Pozwolicie proszę, że nie będę wymiał Uczestników imionami czy nazwiskami, pozostaniemy przy numerze stanowiska... Przejdziemy w końcu teraz do tego ile i jakich ryb złowiły dane stanowiska! Więc to co najlepsze :)
Zważone ryby wyglądają następująco:
Stanowisko 1 - 5,80kg (19.04), 16,43kg, 20,90kg (20.04),
St. 2 - 14,37kg, 13,00kg, (19.04), 10,80kg, 14,20kg (20.04)
St. 3 - 20,97kg i 20,76kg (19.04), 14,46kg (20.04),
St. 4 - 7,11kg (19.04),
St. 5 - 0
St. 6 - 19,00kg (18.04),
St. 7 - 0
St. 8 - 9,89kg (18.04), 9,42kg (19.04), 11,81kg, 16,80kg, 13,78kg, 15,61kg, 18,64kg (20.04),
St. 9 - 18,70kg, 17,30kg, 8,10kg, 12,30kg, 14,30kg (19.04), 14,60kg, 16,30kg (20.04)
W klasyfikacji liczyły się karpie, amury i tołpygi ryby od 5kg i cięższe.
Poza tym były też ryby do niezważone z racji swoich rozmiarów, jak np:
Miejsce na podium:
1. Stanowisko 3 (56,19kg - 20,97; 20,76; 14,46kg)
2. Stanowisko 9 (52,30kg - 18,70; 17,30; 16,30kg)
3. Stanowisko 8 (51,05kg - 16,80; 15,61; 18,64kg)
Największa ryba - stanowisko nr. 3 (20,97kg)

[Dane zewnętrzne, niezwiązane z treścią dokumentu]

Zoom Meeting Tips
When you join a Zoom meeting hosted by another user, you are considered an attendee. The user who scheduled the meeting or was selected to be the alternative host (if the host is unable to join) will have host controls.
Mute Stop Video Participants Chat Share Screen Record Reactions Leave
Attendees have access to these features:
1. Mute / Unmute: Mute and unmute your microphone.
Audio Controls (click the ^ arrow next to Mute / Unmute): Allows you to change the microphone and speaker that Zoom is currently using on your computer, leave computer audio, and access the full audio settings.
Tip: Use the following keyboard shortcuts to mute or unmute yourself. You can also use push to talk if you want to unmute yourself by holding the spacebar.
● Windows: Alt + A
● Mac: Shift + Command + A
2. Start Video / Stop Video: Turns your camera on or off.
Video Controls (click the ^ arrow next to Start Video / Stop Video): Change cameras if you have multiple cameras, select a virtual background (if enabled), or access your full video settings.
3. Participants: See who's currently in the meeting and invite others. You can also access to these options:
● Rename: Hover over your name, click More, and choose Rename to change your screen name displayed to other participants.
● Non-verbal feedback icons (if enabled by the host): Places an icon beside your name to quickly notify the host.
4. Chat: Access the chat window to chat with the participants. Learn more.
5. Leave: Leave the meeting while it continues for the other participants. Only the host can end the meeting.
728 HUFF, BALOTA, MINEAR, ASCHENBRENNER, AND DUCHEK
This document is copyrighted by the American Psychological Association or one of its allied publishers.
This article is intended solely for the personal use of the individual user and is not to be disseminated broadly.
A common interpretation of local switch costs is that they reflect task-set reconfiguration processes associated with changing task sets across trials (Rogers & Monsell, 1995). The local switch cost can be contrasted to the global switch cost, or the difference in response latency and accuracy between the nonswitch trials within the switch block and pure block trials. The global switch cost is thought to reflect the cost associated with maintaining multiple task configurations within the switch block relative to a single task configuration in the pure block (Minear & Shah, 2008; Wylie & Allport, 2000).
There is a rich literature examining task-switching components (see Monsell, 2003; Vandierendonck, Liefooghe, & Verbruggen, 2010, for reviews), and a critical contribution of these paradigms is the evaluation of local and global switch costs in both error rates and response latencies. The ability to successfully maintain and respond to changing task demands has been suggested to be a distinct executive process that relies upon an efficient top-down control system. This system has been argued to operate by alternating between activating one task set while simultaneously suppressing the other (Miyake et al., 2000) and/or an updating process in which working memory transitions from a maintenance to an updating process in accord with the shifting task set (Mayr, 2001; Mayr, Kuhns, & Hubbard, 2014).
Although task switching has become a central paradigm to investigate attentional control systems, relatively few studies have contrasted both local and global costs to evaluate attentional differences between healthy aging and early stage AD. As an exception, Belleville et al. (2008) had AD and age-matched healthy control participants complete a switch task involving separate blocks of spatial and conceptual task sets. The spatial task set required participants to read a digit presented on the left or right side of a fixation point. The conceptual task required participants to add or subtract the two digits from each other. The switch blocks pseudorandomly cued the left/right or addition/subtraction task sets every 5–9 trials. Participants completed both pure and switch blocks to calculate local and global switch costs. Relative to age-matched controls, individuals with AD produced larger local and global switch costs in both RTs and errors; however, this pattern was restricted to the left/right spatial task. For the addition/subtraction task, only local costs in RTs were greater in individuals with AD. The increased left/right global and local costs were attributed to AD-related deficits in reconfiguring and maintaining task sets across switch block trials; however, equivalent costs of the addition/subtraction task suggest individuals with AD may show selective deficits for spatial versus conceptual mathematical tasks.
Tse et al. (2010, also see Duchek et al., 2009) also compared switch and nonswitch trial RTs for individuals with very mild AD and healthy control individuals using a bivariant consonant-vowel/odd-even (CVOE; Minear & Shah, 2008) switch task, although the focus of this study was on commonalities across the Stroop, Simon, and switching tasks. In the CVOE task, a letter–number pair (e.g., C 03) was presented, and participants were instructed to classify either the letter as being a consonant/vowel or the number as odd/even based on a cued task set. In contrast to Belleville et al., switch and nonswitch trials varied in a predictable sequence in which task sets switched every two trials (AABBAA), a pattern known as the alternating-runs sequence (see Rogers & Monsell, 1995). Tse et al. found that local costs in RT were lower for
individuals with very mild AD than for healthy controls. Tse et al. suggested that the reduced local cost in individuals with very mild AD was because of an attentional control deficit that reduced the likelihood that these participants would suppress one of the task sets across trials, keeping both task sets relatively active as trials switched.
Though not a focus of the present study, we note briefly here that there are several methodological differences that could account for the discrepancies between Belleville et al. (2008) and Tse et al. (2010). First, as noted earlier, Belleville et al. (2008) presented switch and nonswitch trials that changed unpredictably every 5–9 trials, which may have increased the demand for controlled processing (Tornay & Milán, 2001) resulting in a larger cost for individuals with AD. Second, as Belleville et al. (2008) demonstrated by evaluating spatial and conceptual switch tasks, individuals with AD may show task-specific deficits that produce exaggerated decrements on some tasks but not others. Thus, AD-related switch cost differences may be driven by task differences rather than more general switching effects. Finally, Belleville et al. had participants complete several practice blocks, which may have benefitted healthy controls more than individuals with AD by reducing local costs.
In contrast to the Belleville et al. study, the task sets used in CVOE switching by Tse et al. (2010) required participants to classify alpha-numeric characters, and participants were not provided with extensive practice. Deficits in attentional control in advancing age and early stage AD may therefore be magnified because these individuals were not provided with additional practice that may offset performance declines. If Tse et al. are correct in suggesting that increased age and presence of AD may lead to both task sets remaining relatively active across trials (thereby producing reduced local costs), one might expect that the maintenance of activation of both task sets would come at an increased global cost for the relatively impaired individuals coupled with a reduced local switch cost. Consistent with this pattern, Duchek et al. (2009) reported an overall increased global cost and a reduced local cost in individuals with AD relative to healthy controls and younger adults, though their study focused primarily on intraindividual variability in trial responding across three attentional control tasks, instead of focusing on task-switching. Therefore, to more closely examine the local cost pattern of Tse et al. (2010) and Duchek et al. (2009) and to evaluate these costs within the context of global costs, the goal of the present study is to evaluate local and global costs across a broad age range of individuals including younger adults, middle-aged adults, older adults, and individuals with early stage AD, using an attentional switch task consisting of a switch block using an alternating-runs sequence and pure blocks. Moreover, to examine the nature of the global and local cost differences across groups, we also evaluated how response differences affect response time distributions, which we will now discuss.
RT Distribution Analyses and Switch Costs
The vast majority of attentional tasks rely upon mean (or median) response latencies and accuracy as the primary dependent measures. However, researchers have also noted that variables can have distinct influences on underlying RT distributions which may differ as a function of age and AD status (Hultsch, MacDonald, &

Pierwsza ryba - stanowisko nr. 8 (9,89kg, 18.04 16:05)
Kolejne miejsca:
4. stanowisko 1 (43,13kg)
5. Stanowisko 2 (41,57kg)
6. Stanowisko 6 (19,00kg)
7. Stanowisko 4 (7,11kg)
Trzy ryby 20+ podczas zawodów!!
Średnia waga ryb: 14,44kg (26 zważonych ryb o łącznej wadze 375,35kg).
Dziękuję wszystkim za udział w naszych kolejnych zmaganiach, Sponsorom za kolejny udział i pomoc dla tej inicjatywy oraz wszystkim obserwującym za to, że jesteście z nami!!